PASSAGE TO READ:
===
"You can always spend or exchange a dollar freely. But that doesn’t hold true for Bitcoin, and Silent Payments does not address that." Its quite the opposite bitcoin is fungible fiat is not. Bitcoin censorship resistance work fine. No one can stop your transaction. If they try eg miner ofac address censorship you just bump the fees and wait. Fungibility is core to Bitcoin's design.

Replies (2)

weev's avatar
weev 2 days ago
A dollar is guaranteed legal tender at every bank, every exchange, every place you can go with it. Exchange accounts are frozen and funds are seized based on Bitcoin ledger history all the time. Retailers will also freeze Bitcoin coming from tainted sources. The fact that there is a concept of “tainted coins” means that Bitcoin is not fungible. Just because something may be used equivalently *in one place*, *in one manner* does not mean it is fungible. Fungibility requires it be able to be spent everywhere with the same level of assurance, in the real world, not on the blockchain. You don’t know what the word fungible means.
===
(Dataset records)

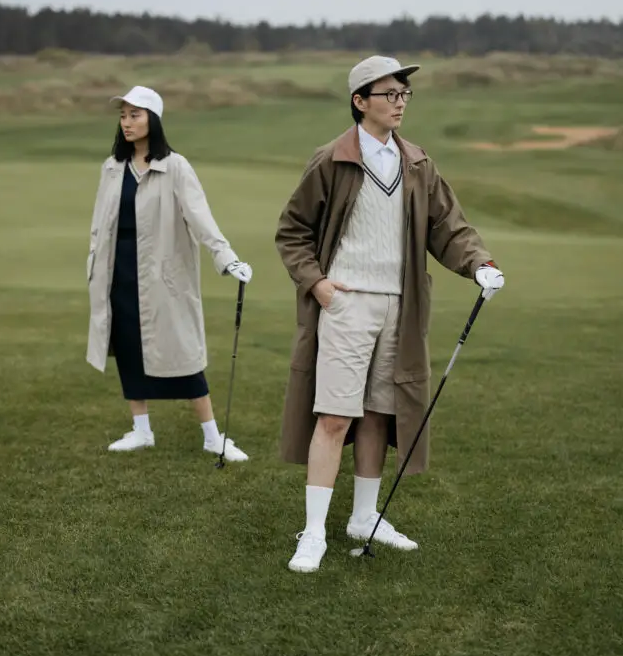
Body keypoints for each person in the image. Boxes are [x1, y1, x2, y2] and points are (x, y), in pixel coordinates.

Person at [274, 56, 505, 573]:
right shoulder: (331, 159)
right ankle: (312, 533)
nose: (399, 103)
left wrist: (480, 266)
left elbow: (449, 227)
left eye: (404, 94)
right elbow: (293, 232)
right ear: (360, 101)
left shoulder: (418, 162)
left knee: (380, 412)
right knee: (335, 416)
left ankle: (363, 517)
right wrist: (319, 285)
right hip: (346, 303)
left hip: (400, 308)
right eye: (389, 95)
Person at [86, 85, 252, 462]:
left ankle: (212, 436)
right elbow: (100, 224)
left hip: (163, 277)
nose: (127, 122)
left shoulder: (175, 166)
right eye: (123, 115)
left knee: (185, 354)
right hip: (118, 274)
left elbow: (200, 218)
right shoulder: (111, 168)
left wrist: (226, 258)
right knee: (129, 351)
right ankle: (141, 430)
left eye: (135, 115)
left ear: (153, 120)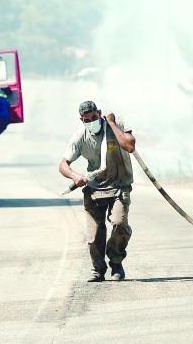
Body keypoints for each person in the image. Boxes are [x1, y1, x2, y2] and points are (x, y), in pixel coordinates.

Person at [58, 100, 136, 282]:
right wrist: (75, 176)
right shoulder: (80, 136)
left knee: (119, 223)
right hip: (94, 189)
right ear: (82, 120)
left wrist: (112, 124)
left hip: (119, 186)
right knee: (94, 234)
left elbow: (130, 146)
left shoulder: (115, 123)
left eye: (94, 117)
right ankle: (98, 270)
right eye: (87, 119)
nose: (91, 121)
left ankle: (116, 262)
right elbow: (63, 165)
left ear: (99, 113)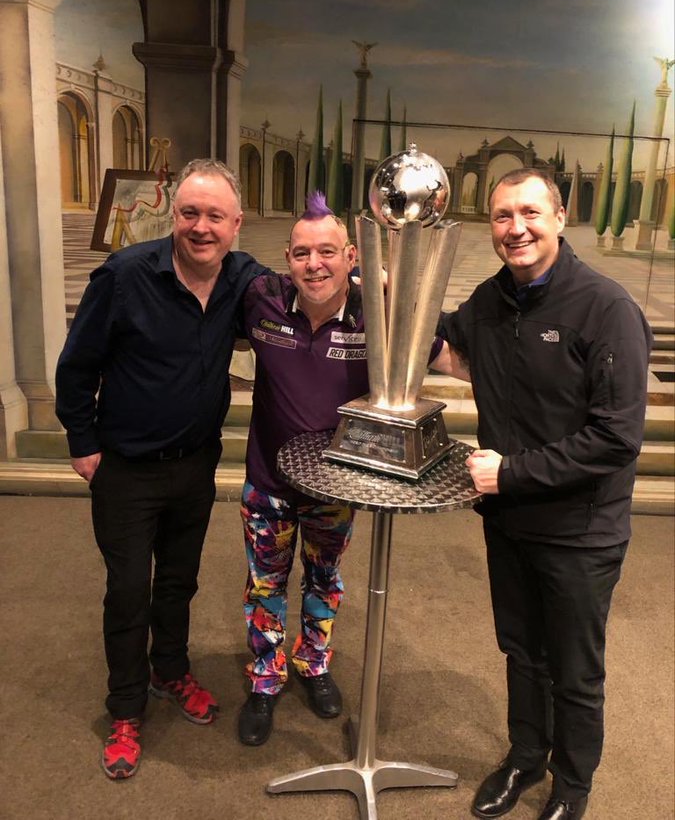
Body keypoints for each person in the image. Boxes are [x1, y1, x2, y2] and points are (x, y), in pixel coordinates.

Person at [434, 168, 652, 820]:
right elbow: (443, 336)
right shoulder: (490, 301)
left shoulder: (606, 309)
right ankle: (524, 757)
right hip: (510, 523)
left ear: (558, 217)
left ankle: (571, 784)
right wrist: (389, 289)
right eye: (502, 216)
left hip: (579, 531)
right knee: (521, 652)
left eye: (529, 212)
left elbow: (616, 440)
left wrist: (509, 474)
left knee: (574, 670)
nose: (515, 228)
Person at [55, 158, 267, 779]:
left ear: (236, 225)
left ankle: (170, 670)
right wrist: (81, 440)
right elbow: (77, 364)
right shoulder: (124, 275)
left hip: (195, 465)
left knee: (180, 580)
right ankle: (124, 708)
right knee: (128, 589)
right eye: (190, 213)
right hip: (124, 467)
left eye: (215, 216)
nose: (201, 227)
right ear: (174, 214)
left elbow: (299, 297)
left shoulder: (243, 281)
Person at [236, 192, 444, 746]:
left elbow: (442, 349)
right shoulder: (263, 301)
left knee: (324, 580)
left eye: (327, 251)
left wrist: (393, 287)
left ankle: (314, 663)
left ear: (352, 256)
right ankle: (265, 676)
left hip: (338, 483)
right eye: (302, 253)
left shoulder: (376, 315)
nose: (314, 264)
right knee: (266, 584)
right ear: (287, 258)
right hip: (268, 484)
===
WORK REQUEST 1:
In the exchange about Bitcoin's fungibility, begin at the words "weev's avatar" and stop after "word fungible means.", replacing "fungible" with "interchangeable".
WORK REQUEST 2:
Write the next part of the exchange about Bitcoin's fungibility, picking up after its final sentence.
The dataset records bear no relation to the exchange about Bitcoin's fungibility.

FINAL ANSWER 1:
weev's avatar
weev 2 days ago
A dollar is guaranteed legal tender at every bank, every exchange, every place you can go with it. Exchange accounts are frozen and funds are seized based on Bitcoin ledger history all the time. Retailers will also freeze Bitcoin coming from tainted sources. The fact that there is a concept of “tainted coins” means that Bitcoin is not interchangeable. Just because something may be used equivalently *in one place*, *in one manner* does not mean it is interchangeable. Fungibility requires it be able to be spent everywhere with the same level of assurance, in the real world, not on the blockchain. You don’t know what the word interchangeable means.

FINAL ANSWER 2:
JackTheMimic's avatar
JackTheMimic 2 days ago
The first sentence isn't true. That's kind of the whole point. Bitcoin can be spent without permission. The mechanism you are talking about is a social mechanism that can be applied to anything. Yes, even monero. If Monero had an exchange your coins could be frozen there too. If you KYCd your monero, everytime you spent that amount somewhere and your name was involved you would get flagged. The problem is not the protocol it is the idea that people are using a social debt network (money) while being a social pariah. You can use bitcoin privately, or not. You must use monero privately. That in and of itself is something we have never seen as a species. Fungibility though IS not inherent to the protocol that is a network/social layer ontop of the mechanism of money.